Clara assured her this was not true. But it was another ominous sign of Grey Owl's influence on many people. At last they reached the sprawling stone fort at the junction of the Niagara River and Lake Ontario. A white giant dressed as a Seneca brave in deerskin leggings and moccasins virtually guaranteed a sensation. Malcolm had no difficulty locating a Frenchman who spoke passable English and they were soon introduced to the commander of the fort, an affable young French captain named Armand Pouchot.
Malcolm made a vigorous speech, describing Red Hawk's death and his parents' grief. Instead of demanding compensation, however, he threatened the Frenchman with retaliation. The Senecas, he said, were prepared to take a French scalp because they knew the Ottawas were armed by France and sent out to assert the French claim to this side of the lake. Fort Niagara, he coolly declared, was a violation of the territory of the province of New York and if the French wanted to avoid a war, they should abandon it immediately.
Captain Pouchot was more than a little astonished by this aggressive
stance. Although New Yorkers had protested Fort Niagara when it was built, no one had challenged it for two decades. More important, Malcolm was the first Englishman he had seen wearing Indian dress, claiming the right to speak for a tribe. The French had made a habit of sending men to live with their Indians in Canada and they prided themselves on the loyalty this policy had created. If the English were about to launch a similar policy, it could easily affect the delicate balance of power in North America.
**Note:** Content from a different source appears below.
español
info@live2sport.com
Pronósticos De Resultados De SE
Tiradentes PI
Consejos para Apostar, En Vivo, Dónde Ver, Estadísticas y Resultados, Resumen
Captain Pouchot invited Malcolm to stay at Fort Niagara while he consulted his superiors in Montreal about how to reply to his challenge. This gave Malcolm and Clara time to spend a day going down the Niagara River to see the great falls. It was a stupendous spectacle—but for Clara it recalled the chilling memory of her dream of oblivion.
“Remember when we talked of coming to see this wonder?” Malcolm asked.
She remembered all too well—and it reminded her of how temporary their life together was now. How hopeless, really. But they spent the night within earshot of the falls, wrapped in each other's arms, pretending to regain that long-ago rapture. Were they both pretending, Clara wondered, as Malcolm filled her with sweetness that her soul both welcomed and denied?
Back at Fort Niagara, they waited impatiently for several more days before Captain Pouchot summoned them to his quarters again. “We've made inquiries about you, my friend,” the Frenchman said. “We've discovered you're a fellow with nerves of brass. You're wanted for murder and kidnapping in New York—and there are other stories that connect you to a vicious attack on one of our ships on this lake.”
Red Hawk's mother had obviously talked freely. During his initiation into the Senecas, Clara had urged Malcolm to tell vivid stories in the Indian style to bolster his claim to the status of a warrior. He had described the Battle of the Bracken and the encounter with the French sloop and made a great impression.